Hitching your "I want to be be free of Apple's platform control" to "I want PWA's" is a recipe for disappointment.
Source? I had thought the usage counter ignored days when you didn't open the webapp.
I am pretty sure most apps use AT LEAST iCloud to store data
But it would be nice if the user could make this setting on a per-webapp basis.
Modern web apps can cache all the files they need to function. They can work offline. So when iOS deletes a web app's data, it doesn't just delete some content and maybe a few settings. It's basically like it deletes the entire app and you have to reinstall it (by opening the web app and re-download all assets that make it work). Sure, the icon is still on your home screen, but the entire app behind it is gone.
It'll also delete things like your login status/tokens/etc, so you have to log in again, maybe the web app has settings that it doesn't want to sync across devices, etc.
I assume that when Web Push hits iOS, notifications will only work as long as you open the web app often enough.
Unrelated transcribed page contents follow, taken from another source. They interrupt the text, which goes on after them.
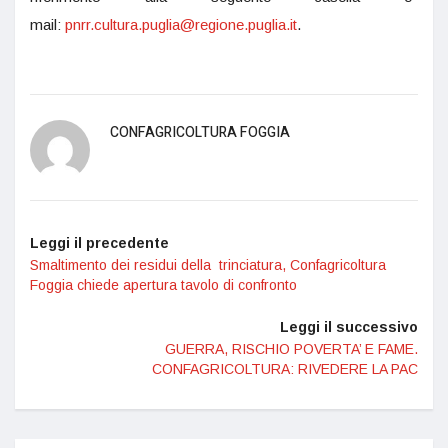
mail:
pnrr.cultura.puglia@regione.puglia.it
.
CONFAGRICOLTURA FOGGIA
Leggi il precedente
Smaltimento dei residui della trinciatura, Confagricoltura
Foggia chiede apertura tavolo di confronto
Leggi il successivo
GUERRA, RISCHIO POVERTA’ E FAME.
CONFAGRICOLTURA: RIVEDERE LA PAC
So much of the software industry has been consolidated into the hands of a few monopolies. Web, with all of its horrible problems, is pretty much the only democratic platform we have left, and even it is constantly being eaten away by these monopolies.
It's your device. If you want a website to be able to store data permanently on it, it is your choice. Not apple's. Not google's. Fucking yours.
However I note that contrary the parent-poster's implication that Apple is using tricks like these to steer users towards native apps, the same linked article talks about how pinned web-apps (i.e. PWAs) _don't_ have their local content deleted after inactivity, which contradicts the claim that Apple is using this in particular to sabotage PWAs:
> That is the case in Safari. Web applications added to the home screen are not part of Safari and thus have their own counter of days of use. Their days of use will match actual use of the web application which resets the timer. We do not expect the first-party in such a web application to have its website data deleted. > > If your web application does experience website data deletion, please let us know since we would consider it a serious bug. It is not the intention of Intelligent Tracking Prevention to delete website data for first parties in web applications.
But I do agree that Apple very likely has internal orders from the top-down to de-prioritise PWAs because Apple definitely wants to see users (and devs) go native (or least via the App Store) instead of being PWAs - but I don't believe it goes as far as _actively_ sabotaging PWAs (i.e. just merely "passively-sabotaging", I guess?).